北海道中央部,空知支庁夕張郡の町。人口1万2293(1995)。石狩平野南部にあり,国道274号線が通じる。町の大半は低位泥炭を含む低湿な沖積地で,1893年の植民区画設定後に多数の入植者があったが,夕張川や千歳川のはんらんで開村以来大小70回以上の洪水にみまわれている。明治後期の長沼用水の竣工により原野中央部での開田が進んだ。米作を主とし,ジャガイモ,メロン,リンゴの栽培も行われ,東部の馬追丘陵では酪農が盛んである。

ながぬま【長沼[町]】

福島県南部,岩瀬郡の町。

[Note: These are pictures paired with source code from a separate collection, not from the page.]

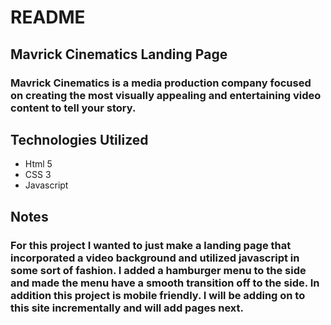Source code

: # README

## Mavrick Cinematics Landing Page

### Mavrick Cinematics is a media production company focused on creating the most visually appealing and entertaining video content to tell your story.

## Technologies Utilized 
* Html 5 
* CSS 3
* Javascript

## Notes
### For this project I wanted to just make a landing page that incorporated a video background and utilized javascript in some sort of fashion. I added a hamburger menu to the side and made the menu have a smooth transition off to the side. In addition this project is mobile friendly. I will be adding on to this site incrementally and will add pages next. 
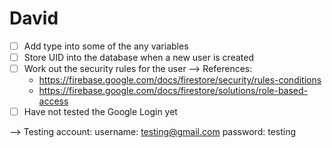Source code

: # David
- [ ] Add type into some of the any variables
- [ ] Store UID into the database when a new user is created
- [ ] Work out the security rules for the user --> References:
    - https://firebase.google.com/docs/firestore/security/rules-conditions
    - https://firebase.google.com/docs/firestore/solutions/role-based-access
- [ ] Have not tested the Google Login yet

--> Testing account:
username: testing@gmail.com
password: testing
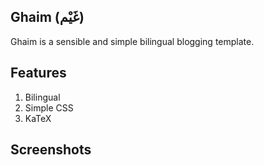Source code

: ## Ghaim (غَيْم)

Ghaim is a sensible and simple bilingual blogging template.

## Features

1. Bilingual
2. Simple CSS
3. KaTeX

## Screenshots

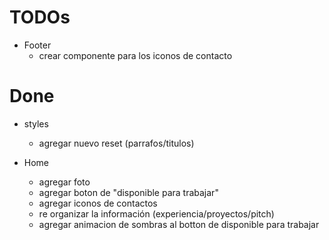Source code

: # TODOs

* Footer
  - crear componente para los iconos de contacto

# Done

* styles
  - agregar nuevo reset (parrafos/titulos)

* Home
  - agregar foto
  - agregar boton de "disponible para trabajar"
  - agregar iconos de contactos
  - re organizar la información (experiencia/proyectos/pitch)
  - agregar animacion de sombras al botton de disponible para trabajar
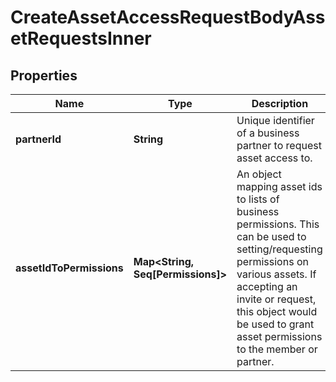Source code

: 

# CreateAssetAccessRequestBodyAssetRequestsInner


## Properties

Name | Type | Description | Notes
------------ | ------------- | ------------- | -------------
**partnerId** | **String** | Unique identifier of a business partner to request asset access to. | 
**assetIdToPermissions** | **Map&lt;String, Seq[Permissions]&gt;** | An object mapping asset ids to lists of business permissions. This can be used to setting/requesting permissions on various assets. If accepting an invite or request, this object would be used to grant asset permissions to the member or partner.  |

人口6466(1995)。奥羽山脈の東縁に位置する。南と北は奥羽山脈からの帯状丘陵が走り,その間にゆるやかな傾斜面をもつ河谷盆地が開け,中央を江花川と簀の子(すのこ)川が東流する。気候は内陸型で,気温較差が大きい。中心集落の長沼は江戸時代に松平氏の陣屋町として発展した。米作,畜産が行われるほか,製材工場がある。会津本街道(国道294号線)が通じ,須賀川市への通勤者が多い。藤沼湖自然公園の整備を行い,観光客の誘致を図っている。